WORK REQUEST: Transcribe the data below exactly, but only from the line containing "podemos tener todos" through its final line, both included.

══ DATA SUPPLIED

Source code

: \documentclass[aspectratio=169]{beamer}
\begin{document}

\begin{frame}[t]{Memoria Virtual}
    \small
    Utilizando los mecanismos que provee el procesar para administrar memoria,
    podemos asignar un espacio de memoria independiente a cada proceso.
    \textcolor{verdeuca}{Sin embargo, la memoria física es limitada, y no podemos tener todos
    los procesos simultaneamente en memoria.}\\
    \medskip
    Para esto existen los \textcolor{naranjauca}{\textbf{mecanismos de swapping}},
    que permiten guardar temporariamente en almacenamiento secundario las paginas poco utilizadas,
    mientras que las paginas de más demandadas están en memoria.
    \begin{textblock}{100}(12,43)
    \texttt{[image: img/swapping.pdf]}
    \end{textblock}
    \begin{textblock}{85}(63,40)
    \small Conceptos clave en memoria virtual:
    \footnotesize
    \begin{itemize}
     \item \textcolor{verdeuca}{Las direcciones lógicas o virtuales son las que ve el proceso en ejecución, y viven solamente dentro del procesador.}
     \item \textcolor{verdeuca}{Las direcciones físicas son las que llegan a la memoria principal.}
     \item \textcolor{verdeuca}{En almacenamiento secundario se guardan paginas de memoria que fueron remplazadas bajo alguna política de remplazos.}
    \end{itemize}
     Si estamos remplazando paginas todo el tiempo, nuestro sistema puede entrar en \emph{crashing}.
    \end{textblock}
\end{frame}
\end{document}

════

WRITTEN ANSWER:
    \textcolor{verdeuca}{Sin embargo, la memoria física es limitada, y no podemos tener todos
    los procesos simultaneamente en memoria.}\\
    \medskip
    Para esto existen los \textcolor{naranjauca}{\textbf{mecanismos de swapping}},
    que permiten guardar temporariamente en almacenamiento secundario las paginas poco utilizadas,
    mientras que las paginas de más demandadas están en memoria.
    \begin{textblock}{100}(12,43)
    \texttt{[image: img/swapping.pdf]}
    \end{textblock}
    \begin{textblock}{85}(63,40)
    \small Conceptos clave en memoria virtual:
    \footnotesize
    \begin{itemize}
     \item \textcolor{verdeuca}{Las direcciones lógicas o virtuales son las que ve el proceso en ejecución, y viven solamente dentro del procesador.}
     \item \textcolor{verdeuca}{Las direcciones físicas son las que llegan a la memoria principal.}
     \item \textcolor{verdeuca}{En almacenamiento secundario se guardan paginas de memoria que fueron remplazadas bajo alguna política de remplazos.}
    \end{itemize}
     Si estamos remplazando paginas todo el tiempo, nuestro sistema puede entrar en \emph{crashing}.
    \end{textblock}
\end{frame}
\end{document}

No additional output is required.